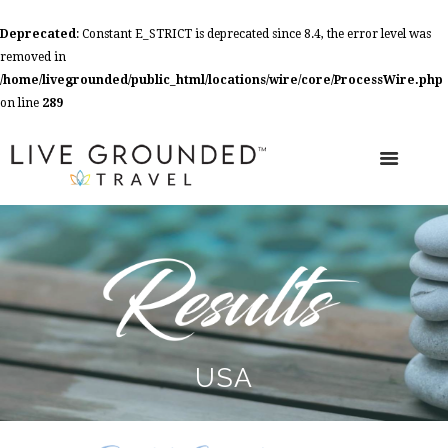
Deprecated
: Constant E_STRICT is deprecated since 8.4, the error level was
removed in
/home/livegrounded/public_html/locations/wire/core/ProcessWire.php
on line
289
USA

- - -

If a record contains a picture, omit the picture and repeat everything else exactly.

* Task solution:
Deprecated
: Constant E_STRICT is deprecated since 8.4, the error level was
removed in
/home/livegrounded/public_html/locations/wire/core/ProcessWire.php
on line
289
USA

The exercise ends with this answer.